The unforgiving heart is not only selfish, but it exaggerates its wrongs. Humorists are fond of showing how a lively imagination and a poor nervous condition can bring upon a man more diseases in an hour than he could get in the contagious ward of a hospital in a century. Wrongs and offended dignity are, if possible, worse victims of the tyrant imagination than weak nerves. Does the Heart of our Lord meet this weakness of the unforgiving heart? It does, and most successfully. Let us take, unforgiving heart, the very wrong which infuriates you most, which has been turned into a monster by a heated imagination. The Heart of Christ felt that very same wrong, has seen in it not any false malice manufactured by temporary madness, but the true malice of it, which far exceeds the" powers of imagination. His Heart is more tender than yours and has felt your wrong more keenly than you have, and has felt it longer than you have, because He felt it from His first heartbeat to His last. You are wounded for one reason, because you are offended; Christ for two reasons, because He is offended and because you are. He feels your wrong, because you are His brother, because your wrong is His wrong, because your wrong is God's wrong. There is, then, a malice in your wrong which Christ knows and feels in His Heart, a malice that is infinite. You think it is a great thing that you should be offended; our Lord understands that it is an infinitely greater thing that God should be offended. The Heart of Christ, therefore, says to you, unforgiving heart: "I have understood your wrong better than you, have seen it so black that it could not be blacker, have felt it more deeply because it was more Mine than yours, have forgiven it after ail, and have died for it." What will you answer to that appeal, unforgiving heart?

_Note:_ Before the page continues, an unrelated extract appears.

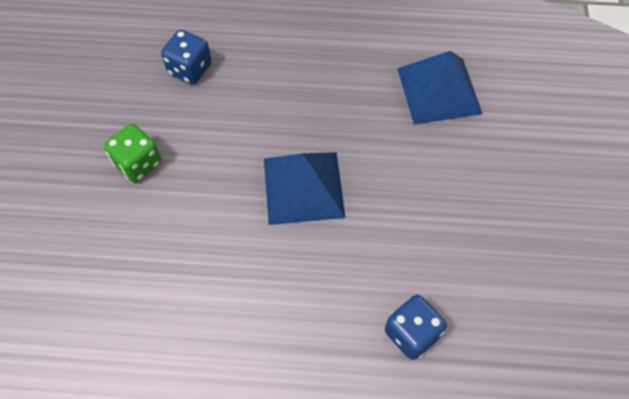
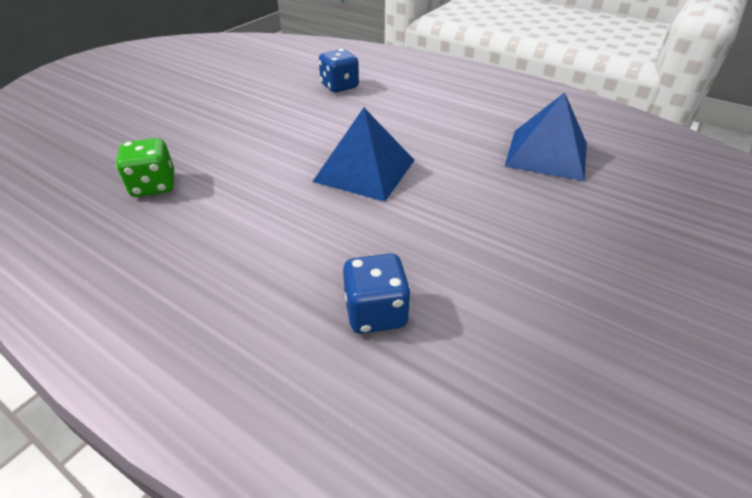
camera: 30 degrees right, 20 degrees down
(138, 163) = (251, 117): green dice -> green dice (154, 186)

And yet that is not all the Heart of Christ has done. It has not only forgiven the wrongs done to it, but by a divine refinement of mercy and charity It changed the blow that was dealt It into a benefit for the hand that dealt the blow, and conferred on Its murderers the power of salvation and life everlasting in the very act in which they robbed It of life, dying for those who were killing It, saving those who were slaying It. The blood that rushed from the Heart of Christ went speeding upon an errand of mercy, hurrying out to heal Its enemies and destroyers; it was warm, eternal, infinite forgiveness from the Heart.